All About Tile - INSTALLATION RELATED QUESTIONS

Due to the extensive range of variables inherent to tile installation – tile types, setting materials, underlayments and substrates – Ragno USA stipulates the installation recommendations published in the TCNA (Tile Council of North America) Handbook for Ceramic Tile Installations as recognized industry guidelines for proper installation techniques. 

When choosing setting materials and grouts it is best to maintain a monolithic system, i.e. choosing all materials from one manufacturer.  All reputable installation systems manufacturers will have a technical support team to assist with questions related to these choices. 

A tile’s shade (dye lot) refers to the coloration and reflectivity of a tile. A tile’s caliber refers to its facial dimension (size) and is measured with a tool called a caliper (often the terms are confused). Ragno carefully selects its tile and indicates on every box the particular shade (dye lot) and caliber to offer customers consistency throughout an installation. Since natural materials are used in both the body and glazes of the tile, slight variations in shade and caliber are normally inherent from one production run to the next. Typically, Ragno shades (dye lots) are indicated by either an alpha/numeric combination or a three or four-digit numeral (i.e. A16, 3408, 250, etc.) while caliber sizes are normally shown as 07, 08, 09, 00, 01, 02, etc.

It is important to purchase tile that has the same shade (dye lot) and caliber, if at all possible, to ensure a pleasing aesthetic appearance as well as consistent grout joints. Using different caliber sizes result in a variation in grout joint widths, exaggerated as the size of the tile increases.  Normally, with Ragno products, two adjacent calibers (i.e. 07 with 08 or 08 with 09 - not 07 with 09) can be used in an installation if the installer is aware of the variation before the installation is begun because the slight difference can be adjusted within the grout joint.
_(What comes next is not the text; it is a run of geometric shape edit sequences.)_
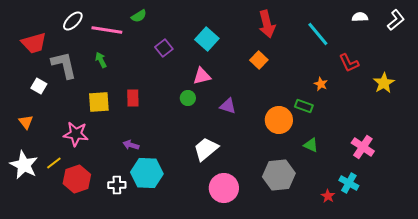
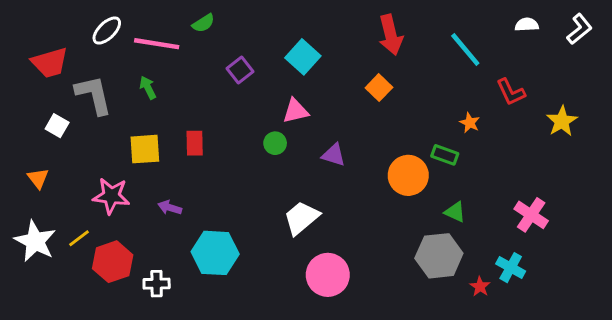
purple arrow: (131, 145) -> (170, 208), moved
gray hexagon: (279, 175) -> (439, 256), moved
white cross: (117, 185) -> (157, 284), moved

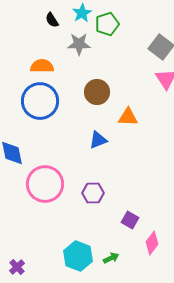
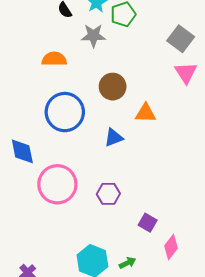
blue circle: (40, 101) -> (65, 112), moved

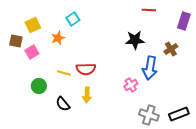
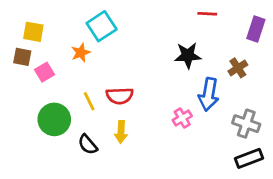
cyan square: (73, 19) -> (102, 26), size x1.5
yellow square: (33, 25) -> (33, 32), moved, turned 35
yellow line: (64, 73) -> (89, 101), turned 48
green circle: (39, 86) -> (54, 119), size x1.5
gray cross: (149, 115) -> (246, 124), moved

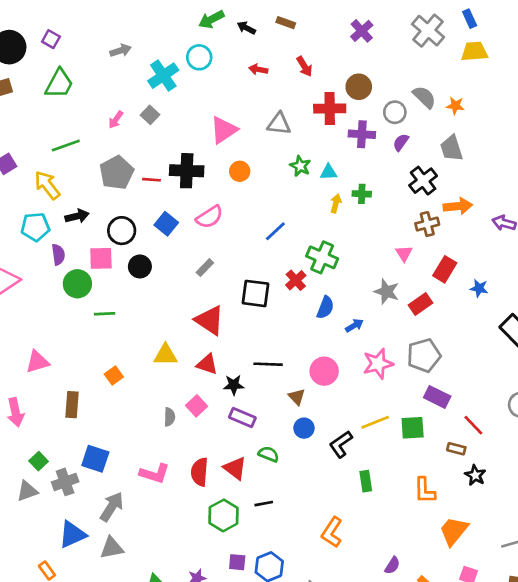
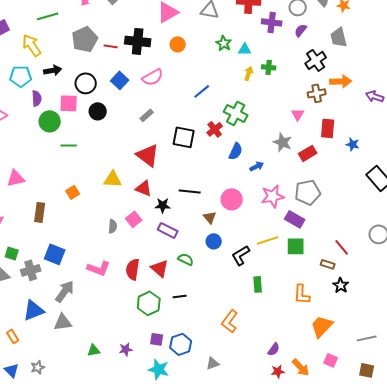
red rectangle: (445, 269) -> (328, 128), turned -30
purple rectangle: (437, 397) -> (295, 219), moved
green square: (39, 461) -> (12, 253), turned -32

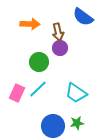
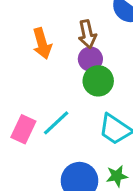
orange arrow: (30, 24) -> (42, 43), moved, turned 72
green circle: (39, 62) -> (98, 81), moved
It is generally not acceptable to begin an installation with one size and abruptly change to another at some point.

Both Frost Resistance and Coefficient of Friction are criteria that must be considered when selecting tile that will be installed horizontally outdoors in freeze-thaw areas or in areas with similar environments such as walk-in freezers.   

Frost resistance is determined by the water absorption rating of a tile.  To be recognized as porcelain, a tile must be impervious with < 0.5% water absorption.  This results in a frost resistant body capable of withstanding the rigors presented by freeze-thaw conditions. 

The second factor to note when selecting a tile for outdoor usage is Coefficient of Friction, i.e. how slip-resistant is the tile?  The ADA (Americans with Disabilities Act) recommendation for slip-resistant accessible routes is a Wet COF >0.6 (> 0.8 for ramps). 

So, for freeze-thaw areas, choose Porcelain tile with a Wet Coefficient of Friction>0.6and verify that any trims selected meet the same criteria.

These combined guidelines are critical when selecting tile for exterior horizontal installations.  For vertical exterior installations, Frost Resistance is the primary factor.